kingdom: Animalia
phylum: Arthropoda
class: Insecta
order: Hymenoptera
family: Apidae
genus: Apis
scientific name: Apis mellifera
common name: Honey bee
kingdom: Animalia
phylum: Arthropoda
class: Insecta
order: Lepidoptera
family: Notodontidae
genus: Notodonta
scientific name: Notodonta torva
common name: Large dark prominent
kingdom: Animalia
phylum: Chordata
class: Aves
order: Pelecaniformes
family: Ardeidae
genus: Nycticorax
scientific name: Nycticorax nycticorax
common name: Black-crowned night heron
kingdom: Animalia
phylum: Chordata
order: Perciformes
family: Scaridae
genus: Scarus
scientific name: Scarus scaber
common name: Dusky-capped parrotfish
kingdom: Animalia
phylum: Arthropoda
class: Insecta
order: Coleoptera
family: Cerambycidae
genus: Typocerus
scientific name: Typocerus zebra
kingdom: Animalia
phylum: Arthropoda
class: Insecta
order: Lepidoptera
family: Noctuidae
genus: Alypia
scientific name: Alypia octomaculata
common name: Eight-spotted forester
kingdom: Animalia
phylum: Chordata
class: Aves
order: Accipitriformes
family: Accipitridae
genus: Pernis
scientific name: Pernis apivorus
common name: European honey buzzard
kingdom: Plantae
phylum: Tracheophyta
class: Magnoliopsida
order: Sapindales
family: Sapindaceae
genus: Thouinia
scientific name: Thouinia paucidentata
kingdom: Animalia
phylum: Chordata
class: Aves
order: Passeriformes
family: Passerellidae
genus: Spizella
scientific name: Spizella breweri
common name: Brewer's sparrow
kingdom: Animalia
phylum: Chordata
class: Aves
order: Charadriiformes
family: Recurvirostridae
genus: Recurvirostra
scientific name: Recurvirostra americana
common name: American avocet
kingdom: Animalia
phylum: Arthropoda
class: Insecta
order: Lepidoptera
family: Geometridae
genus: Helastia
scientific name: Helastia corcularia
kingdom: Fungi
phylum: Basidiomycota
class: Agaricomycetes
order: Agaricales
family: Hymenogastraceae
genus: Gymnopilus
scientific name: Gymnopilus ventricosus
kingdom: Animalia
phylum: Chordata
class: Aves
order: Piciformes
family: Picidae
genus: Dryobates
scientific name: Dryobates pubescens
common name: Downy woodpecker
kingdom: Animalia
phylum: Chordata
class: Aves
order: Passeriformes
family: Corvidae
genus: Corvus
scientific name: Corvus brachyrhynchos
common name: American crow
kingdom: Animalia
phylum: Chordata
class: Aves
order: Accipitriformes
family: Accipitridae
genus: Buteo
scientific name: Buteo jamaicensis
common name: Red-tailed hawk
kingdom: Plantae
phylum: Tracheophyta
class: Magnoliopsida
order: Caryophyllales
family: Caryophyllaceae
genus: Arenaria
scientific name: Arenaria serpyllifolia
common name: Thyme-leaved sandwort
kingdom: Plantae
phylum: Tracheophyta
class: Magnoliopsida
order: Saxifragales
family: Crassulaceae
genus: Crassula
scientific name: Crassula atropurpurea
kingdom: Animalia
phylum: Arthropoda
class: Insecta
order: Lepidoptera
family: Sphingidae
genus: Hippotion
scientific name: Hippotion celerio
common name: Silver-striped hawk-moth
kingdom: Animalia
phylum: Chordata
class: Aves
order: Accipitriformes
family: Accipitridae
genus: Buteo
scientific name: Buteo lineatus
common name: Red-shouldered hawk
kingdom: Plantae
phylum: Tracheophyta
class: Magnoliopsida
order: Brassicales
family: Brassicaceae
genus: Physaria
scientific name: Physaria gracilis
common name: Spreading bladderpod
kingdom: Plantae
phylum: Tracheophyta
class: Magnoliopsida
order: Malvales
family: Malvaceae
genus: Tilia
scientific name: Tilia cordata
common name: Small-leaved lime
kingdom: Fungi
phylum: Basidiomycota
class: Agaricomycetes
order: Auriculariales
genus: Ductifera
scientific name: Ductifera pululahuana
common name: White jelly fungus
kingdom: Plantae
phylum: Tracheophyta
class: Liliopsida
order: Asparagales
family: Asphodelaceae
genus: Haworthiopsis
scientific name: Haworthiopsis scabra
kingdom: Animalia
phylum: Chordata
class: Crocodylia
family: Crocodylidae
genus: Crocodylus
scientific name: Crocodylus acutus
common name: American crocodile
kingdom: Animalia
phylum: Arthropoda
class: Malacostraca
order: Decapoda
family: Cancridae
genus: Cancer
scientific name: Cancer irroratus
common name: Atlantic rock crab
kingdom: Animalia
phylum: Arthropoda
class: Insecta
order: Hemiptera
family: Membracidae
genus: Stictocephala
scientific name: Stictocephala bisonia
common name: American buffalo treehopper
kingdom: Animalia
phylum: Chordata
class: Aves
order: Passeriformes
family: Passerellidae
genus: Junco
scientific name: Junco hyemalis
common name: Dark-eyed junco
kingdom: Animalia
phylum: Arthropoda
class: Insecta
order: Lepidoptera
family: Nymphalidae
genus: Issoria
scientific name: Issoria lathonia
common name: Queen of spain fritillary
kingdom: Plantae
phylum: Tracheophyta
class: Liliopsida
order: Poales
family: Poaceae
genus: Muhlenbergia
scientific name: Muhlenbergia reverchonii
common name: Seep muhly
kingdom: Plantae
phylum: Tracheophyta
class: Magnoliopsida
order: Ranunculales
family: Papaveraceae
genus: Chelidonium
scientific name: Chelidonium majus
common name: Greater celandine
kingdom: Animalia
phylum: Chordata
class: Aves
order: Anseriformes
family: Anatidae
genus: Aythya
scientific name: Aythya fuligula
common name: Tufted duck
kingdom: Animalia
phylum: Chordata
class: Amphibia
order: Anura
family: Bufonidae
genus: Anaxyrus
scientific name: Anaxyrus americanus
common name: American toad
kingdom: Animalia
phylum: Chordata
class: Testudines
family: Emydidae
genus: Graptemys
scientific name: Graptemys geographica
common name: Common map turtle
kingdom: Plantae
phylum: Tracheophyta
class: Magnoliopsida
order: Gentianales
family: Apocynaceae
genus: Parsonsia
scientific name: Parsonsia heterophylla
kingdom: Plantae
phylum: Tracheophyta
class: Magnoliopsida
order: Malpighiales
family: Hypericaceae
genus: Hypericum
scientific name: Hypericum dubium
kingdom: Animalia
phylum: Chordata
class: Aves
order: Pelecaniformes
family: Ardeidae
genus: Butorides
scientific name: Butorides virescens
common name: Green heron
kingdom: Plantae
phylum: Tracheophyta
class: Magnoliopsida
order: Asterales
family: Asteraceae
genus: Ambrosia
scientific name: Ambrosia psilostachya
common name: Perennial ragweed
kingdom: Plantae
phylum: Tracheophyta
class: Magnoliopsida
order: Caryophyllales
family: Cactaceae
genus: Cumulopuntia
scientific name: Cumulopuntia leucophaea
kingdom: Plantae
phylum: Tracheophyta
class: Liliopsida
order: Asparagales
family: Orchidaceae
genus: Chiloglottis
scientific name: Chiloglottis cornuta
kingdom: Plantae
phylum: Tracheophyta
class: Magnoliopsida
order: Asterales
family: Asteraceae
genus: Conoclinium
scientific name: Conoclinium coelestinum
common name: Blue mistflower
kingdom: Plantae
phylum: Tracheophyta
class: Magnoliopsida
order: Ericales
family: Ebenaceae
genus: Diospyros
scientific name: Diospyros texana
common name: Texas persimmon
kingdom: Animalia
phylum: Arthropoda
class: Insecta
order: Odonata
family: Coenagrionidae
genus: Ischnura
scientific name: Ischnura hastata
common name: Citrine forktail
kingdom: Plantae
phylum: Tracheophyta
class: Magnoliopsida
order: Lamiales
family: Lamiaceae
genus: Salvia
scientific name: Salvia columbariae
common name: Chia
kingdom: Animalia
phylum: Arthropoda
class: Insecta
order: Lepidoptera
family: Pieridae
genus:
======
INSTRUCTION = Update the rows above so that each "scientific name" reads "binomial name", leaving every other line as it stands.

TASK SOLUTION =
kingdom: Animalia
phylum: Arthropoda
class: Insecta
order: Hymenoptera
family: Apidae
genus: Apis
binomial name: Apis mellifera
common name: Honey bee
kingdom: Animalia
phylum: Arthropoda
class: Insecta
order: Lepidoptera
family: Notodontidae
genus: Notodonta
binomial name: Notodonta torva
common name: Large dark prominent
kingdom: Animalia
phylum: Chordata
class: Aves
order: Pelecaniformes
family: Ardeidae
genus: Nycticorax
binomial name: Nycticorax nycticorax
common name: Black-crowned night heron
kingdom: Animalia
phylum: Chordata
order: Perciformes
family: Scaridae
genus: Scarus
binomial name: Scarus scaber
common name: Dusky-capped parrotfish
kingdom: Animalia
phylum: Arthropoda
class: Insecta
order: Coleoptera
family: Cerambycidae
genus: Typocerus
binomial name: Typocerus zebra
kingdom: Animalia
phylum: Arthropoda
class: Insecta
order: Lepidoptera
family: Noctuidae
genus: Alypia
binomial name: Alypia octomaculata
common name: Eight-spotted forester
kingdom: Animalia
phylum: Chordata
class: Aves
order: Accipitriformes
family: Accipitridae
genus: Pernis
binomial name: Pernis apivorus
common name: European honey buzzard
kingdom: Plantae
phylum: Tracheophyta
class: Magnoliopsida
order: Sapindales
family: Sapindaceae
genus: Thouinia
binomial name: Thouinia paucidentata
kingdom: Animalia
phylum: Chordata
class: Aves
order: Passeriformes
family: Passerellidae
genus: Spizella
binomial name: Spizella breweri
common name: Brewer's sparrow
kingdom: Animalia
phylum: Chordata
class: Aves
order: Charadriiformes
family: Recurvirostridae
genus: Recurvirostra
binomial name: Recurvirostra americana
common name: American avocet
kingdom: Animalia
phylum: Arthropoda
class: Insecta
order: Lepidoptera
family: Geometridae
genus: Helastia
binomial name: Helastia corcularia
kingdom: Fungi
phylum: Basidiomycota
class: Agaricomycetes
order: Agaricales
family: Hymenogastraceae
genus: Gymnopilus
binomial name: Gymnopilus ventricosus
kingdom: Animalia
phylum: Chordata
class: Aves
order: Piciformes
family: Picidae
genus: Dryobates
binomial name: Dryobates pubescens
common name: Downy woodpecker
kingdom: Animalia
phylum: Chordata
class: Aves
order: Passeriformes
family: Corvidae
genus: Corvus
binomial name: Corvus brachyrhynchos
common name: American crow
kingdom: Animalia
phylum: Chordata
class: Aves
order: Accipitriformes
family: Accipitridae
genus: Buteo
binomial name: Buteo jamaicensis
common name: Red-tailed hawk
kingdom: Plantae
phylum: Tracheophyta
class: Magnoliopsida
order: Caryophyllales
family: Caryophyllaceae
genus: Arenaria
binomial name: Arenaria serpyllifolia
common name: Thyme-leaved sandwort
kingdom: Plantae
phylum: Tracheophyta
class: Magnoliopsida
order: Saxifragales
family: Crassulaceae
genus: Crassula
binomial name: Crassula atropurpurea
kingdom: Animalia
phylum: Arthropoda
class: Insecta
order: Lepidoptera
family: Sphingidae
genus: Hippotion
binomial name: Hippotion celerio
common name: Silver-striped hawk-moth
kingdom: Animalia
phylum: Chordata
class: Aves
order: Accipitriformes
family: Accipitridae
genus: Buteo
binomial name: Buteo lineatus
common name: Red-shouldered hawk
kingdom: Plantae
phylum: Tracheophyta
class: Magnoliopsida
order: Brassicales
family: Brassicaceae
genus: Physaria
binomial name: Physaria gracilis
common name: Spreading bladderpod
kingdom: Plantae
phylum: Tracheophyta
class: Magnoliopsida
order: Malvales
family: Malvaceae
genus: Tilia
binomial name: Tilia cordata
common name: Small-leaved lime
kingdom: Fungi
phylum: Basidiomycota
class: Agaricomycetes
order: Auriculariales
genus: Ductifera
binomial name: Ductifera pululahuana
common name: White jelly fungus
kingdom: Plantae
phylum: Tracheophyta
class: Liliopsida
order: Asparagales
family: Asphodelaceae
genus: Haworthiopsis
binomial name: Haworthiopsis scabra
kingdom: Animalia
phylum: Chordata
class: Crocodylia
family: Crocodylidae
genus: Crocodylus
binomial name: Crocodylus acutus
common name: American crocodile
kingdom: Animalia
phylum: Arthropoda
class: Malacostraca
order: Decapoda
family: Cancridae
genus: Cancer
binomial name: Cancer irroratus
common name: Atlantic rock crab
kingdom: Animalia
phylum: Arthropoda
class: Insecta
order: Hemiptera
family: Membracidae
genus: Stictocephala
binomial name: Stictocephala bisonia
common name: American buffalo treehopper
kingdom: Animalia
phylum: Chordata
class: Aves
order: Passeriformes
family: Passerellidae
genus: Junco
binomial name: Junco hyemalis
common name: Dark-eyed junco
kingdom: Animalia
phylum: Arthropoda
class: Insecta
order: Lepidoptera
family: Nymphalidae
genus: Issoria
binomial name: Issoria lathonia
common name: Queen of spain fritillary
kingdom: Plantae
phylum: Tracheophyta
class: Liliopsida
order: Poales
family: Poaceae
genus: Muhlenbergia
binomial name: Muhlenbergia reverchonii
common name: Seep muhly
kingdom: Plantae
phylum: Tracheophyta
class: Magnoliopsida
order: Ranunculales
family: Papaveraceae
genus: Chelidonium
binomial name: Chelidonium majus
common name: Greater celandine
kingdom: Animalia
phylum: Chordata
class: Aves
order: Anseriformes
family: Anatidae
genus: Aythya
binomial name: Aythya fuligula
common name: Tufted duck
kingdom: Animalia
phylum: Chordata
class: Amphibia
order: Anura
family: Bufonidae
genus: Anaxyrus
binomial name: Anaxyrus americanus
common name: American toad
kingdom: Animalia
phylum: Chordata
class: Testudines
family: Emydidae
genus: Graptemys
binomial name: Graptemys geographica
common name: Common map turtle
kingdom: Plantae
phylum: Tracheophyta
class: Magnoliopsida
order: Gentianales
family: Apocynaceae
genus: Parsonsia
binomial name: Parsonsia heterophylla
kingdom: Plantae
phylum: Tracheophyta
class: Magnoliopsida
order: Malpighiales
family: Hypericaceae
genus: Hypericum
binomial name: Hypericum dubium
kingdom: Animalia
phylum: Chordata
class: Aves
order: Pelecaniformes
family: Ardeidae
genus: Butorides
binomial name: Butorides virescens
common name: Green heron
kingdom: Plantae
phylum: Tracheophyta
class: Magnoliopsida
order: Asterales
family: Asteraceae
genus: Ambrosia
binomial name: Ambrosia psilostachya
common name: Perennial ragweed
kingdom: Plantae
phylum: Tracheophyta
class: Magnoliopsida
order: Caryophyllales
family: Cactaceae
genus: Cumulopuntia
binomial name: Cumulopuntia leucophaea
kingdom: Plantae
phylum: Tracheophyta
class: Liliopsida
order: Asparagales
family: Orchidaceae
genus: Chiloglottis
binomial name: Chiloglottis cornuta
kingdom: Plantae
phylum: Tracheophyta
class: Magnoliopsida
order: Asterales
family: Asteraceae
genus: Conoclinium
binomial name: Conoclinium coelestinum
common name: Blue mistflower
kingdom: Plantae
phylum: Tracheophyta
class: Magnoliopsida
order: Ericales
family: Ebenaceae
genus: Diospyros
binomial name: Diospyros texana
common name: Texas persimmon
kingdom: Animalia
phylum: Arthropoda
class: Insecta
order: Odonata
family: Coenagrionidae
genus: Ischnura
binomial name: Ischnura hastata
common name: Citrine forktail
kingdom: Plantae
phylum: Tracheophyta
class: Magnoliopsida
order: Lamiales
family: Lamiaceae
genus: Salvia
binomial name: Salvia columbariae
common name: Chia
kingdom: Animalia
phylum: Arthropoda
class: Insecta
order: Lepidoptera
family: Pieridae
genus:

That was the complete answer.